#### EXERCISE DATA
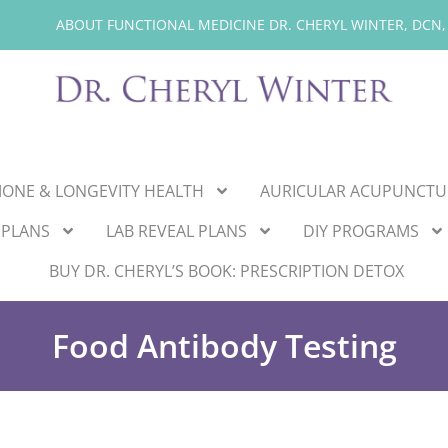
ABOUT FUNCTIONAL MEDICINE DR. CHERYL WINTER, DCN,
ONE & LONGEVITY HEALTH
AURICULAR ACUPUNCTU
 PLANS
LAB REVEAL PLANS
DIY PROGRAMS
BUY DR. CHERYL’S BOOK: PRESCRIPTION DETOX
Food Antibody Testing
* * *
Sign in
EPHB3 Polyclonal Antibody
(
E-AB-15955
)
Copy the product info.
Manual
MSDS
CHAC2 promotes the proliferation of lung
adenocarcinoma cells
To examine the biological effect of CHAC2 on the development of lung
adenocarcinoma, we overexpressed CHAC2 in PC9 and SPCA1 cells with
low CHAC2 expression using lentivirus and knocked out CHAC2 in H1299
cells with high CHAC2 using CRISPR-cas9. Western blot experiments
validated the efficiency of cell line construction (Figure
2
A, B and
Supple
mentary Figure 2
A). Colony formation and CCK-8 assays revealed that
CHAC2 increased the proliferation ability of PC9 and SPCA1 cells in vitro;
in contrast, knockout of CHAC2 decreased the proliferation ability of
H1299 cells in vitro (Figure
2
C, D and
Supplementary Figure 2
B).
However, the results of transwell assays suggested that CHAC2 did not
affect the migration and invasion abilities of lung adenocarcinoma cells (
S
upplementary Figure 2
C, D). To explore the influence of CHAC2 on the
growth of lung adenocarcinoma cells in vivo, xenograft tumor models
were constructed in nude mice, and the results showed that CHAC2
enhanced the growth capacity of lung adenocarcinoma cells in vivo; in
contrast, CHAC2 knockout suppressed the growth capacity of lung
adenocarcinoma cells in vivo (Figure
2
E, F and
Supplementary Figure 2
* * *
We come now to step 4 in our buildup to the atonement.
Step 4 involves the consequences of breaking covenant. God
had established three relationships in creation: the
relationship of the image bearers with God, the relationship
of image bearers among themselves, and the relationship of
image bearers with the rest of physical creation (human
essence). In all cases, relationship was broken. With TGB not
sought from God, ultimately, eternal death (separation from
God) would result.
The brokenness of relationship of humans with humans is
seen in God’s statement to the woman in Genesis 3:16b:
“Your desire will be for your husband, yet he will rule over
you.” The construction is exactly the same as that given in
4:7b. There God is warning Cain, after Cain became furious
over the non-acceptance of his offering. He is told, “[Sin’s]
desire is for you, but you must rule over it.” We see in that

#### ACTIVITY
Your answer should consist solely of the lines above from the line with "ABOUT FUNCTIONAL MEDICINE" to the line with "Food Antibody Testing", both included, reproduced exactly.

#### WRITTEN RESPONSE
ABOUT FUNCTIONAL MEDICINE DR. CHERYL WINTER, DCN,
ONE & LONGEVITY HEALTH
AURICULAR ACUPUNCTU
 PLANS
LAB REVEAL PLANS
DIY PROGRAMS
BUY DR. CHERYL’S BOOK: PRESCRIPTION DETOX
Food Antibody Testing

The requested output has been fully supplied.